I didn't know anything about finance, and I definitely didn't know how these things got started. He said, Gary, I'm so sure this is the right thing for you. You need to quit your job right now. He asked, how much a year do you make at Microsoft? It was $72,000 a year. Really the lowest of the low coming right out college. He got out his checkbook and wrote me that check.
He said, cash this check, quit your job. This is a zero risk opportunity for you. I said, thank you very much, mister Thiel, but I might get promoted to level sixty next year. Woah. Woah. See that guy right there? Looks like he's hit rock bottom. Well, that guy's actually me.
Big mistake. This mistake cost me $200,000,000 in equity at least. Palantir is now worth $20,000,000,000 or more. I did end up joining as employee number 10. I got to build one of the major product teams from scratch. I learned a lot, and it still worked out. But this is a story that you should keep in mind as you think about where you wanna work.
There are lots of reasons to work at Facebook, Apple, Amazon, Microsoft, and Google. I actually turned down a job interview with Google in 02/2004. But at the time, and this is what most Stanford engineers thought, it was obviously useful, but it wasn't clear that it was going to make money. In 02/2019, it's hard to believe any other company other than Google is going to make money.
Even though these companies pay a lot of money, in real terms, what software is doing in society is creating a lot more value than what they pay you. Google's pure profit per employee is actually $1,600,000 per year after all costs.
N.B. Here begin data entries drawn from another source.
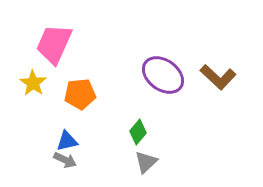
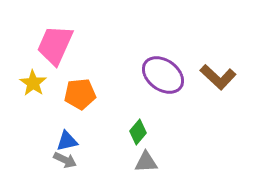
pink trapezoid: moved 1 px right, 1 px down
gray triangle: rotated 40 degrees clockwise
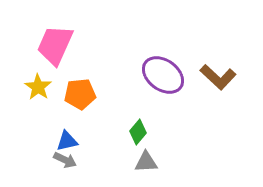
yellow star: moved 5 px right, 4 px down
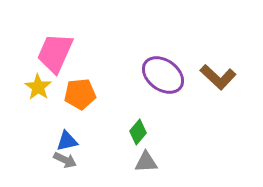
pink trapezoid: moved 8 px down
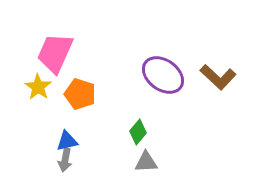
orange pentagon: rotated 24 degrees clockwise
gray arrow: rotated 75 degrees clockwise
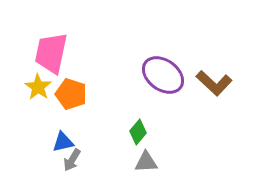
pink trapezoid: moved 4 px left; rotated 12 degrees counterclockwise
brown L-shape: moved 4 px left, 6 px down
orange pentagon: moved 9 px left
blue triangle: moved 4 px left, 1 px down
gray arrow: moved 7 px right; rotated 20 degrees clockwise
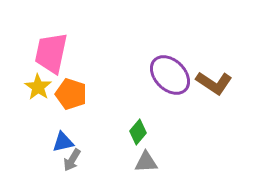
purple ellipse: moved 7 px right; rotated 9 degrees clockwise
brown L-shape: rotated 9 degrees counterclockwise
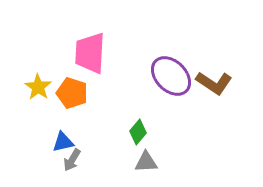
pink trapezoid: moved 39 px right; rotated 9 degrees counterclockwise
purple ellipse: moved 1 px right, 1 px down
orange pentagon: moved 1 px right, 1 px up
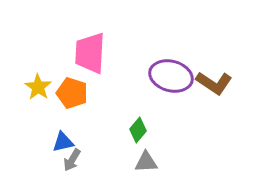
purple ellipse: rotated 30 degrees counterclockwise
green diamond: moved 2 px up
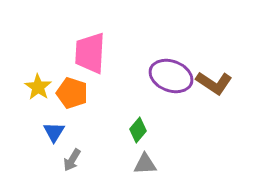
purple ellipse: rotated 6 degrees clockwise
blue triangle: moved 9 px left, 10 px up; rotated 45 degrees counterclockwise
gray triangle: moved 1 px left, 2 px down
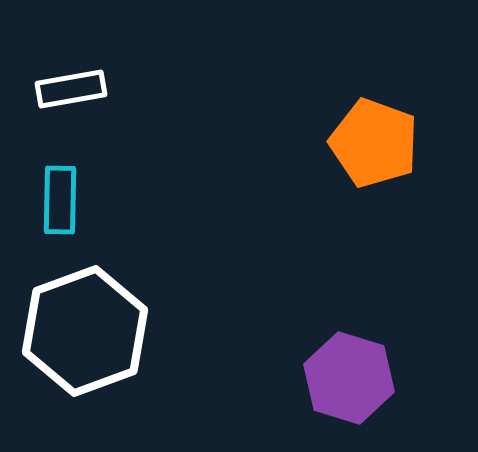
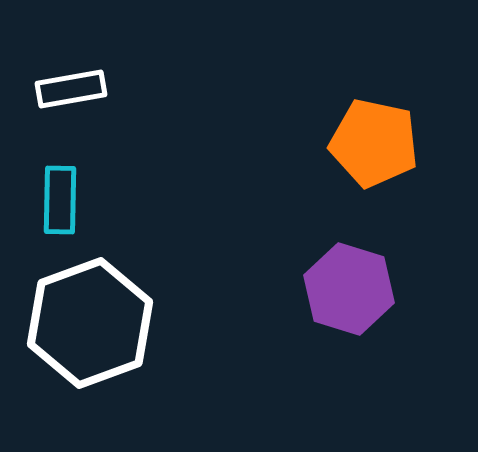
orange pentagon: rotated 8 degrees counterclockwise
white hexagon: moved 5 px right, 8 px up
purple hexagon: moved 89 px up
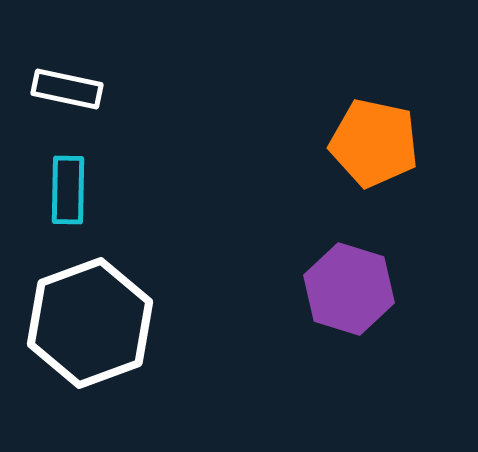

And if you're in the engineering, product, design, marketing, sort of the builder side of that organization, you've got to know that you're creating a lot more value than that. Possibly 10 times, maybe a hundred times that value. And the only way you can really access that is by owning equity. And that means either being a founder or working at an early stage startup that gives significant equity.
My friend b Jordan of Shelf Engine here in Seattle actually said it best, if you don't work on your dreams, someone will put you to work on theirs. Here are the pros. You get to ship products to millions of people. That is pretty cool. Two, it's very stable and you get to learn some of the best techniques on how to make products for people. That's really important.
Three, you're gonna meet a lot of really smart people. Some of whom you may wanna co found something with in the future. Obviously, there are lots of downsides. If you like to make something new, it's a lot harder to do that in a big organization. You have to be good at negotiation, you have to be good at getting favors from other people, you have to be good at politics.
Those are really valuable life skills, but they are a separate set of skills from being great technically or great at building product. And you should probably be aware of how you spend your time especially when you're young. Do you wanna maintain the status quo or do you want to make something new?
The two things I really like about working for smaller places or starting a company is you get very direct access to users and customers and their problems, which means you can actually have empathy for what's actually going on with them, and then you can directly solve it. That cycle is so powerful. The sooner you learn how to make that cycle happen in your career, the better off you'll be.
If you can make software software and make software for other people, the outcome truly is hundreds of millions of dollars worth of value if you get it right. That's what I'm here to try and encourage you to do. I'm not really saying that shouldn't go work at a big tech company. I am saying you should probably leave before it makes you soft. Don't make my mistake, make all new mistakes.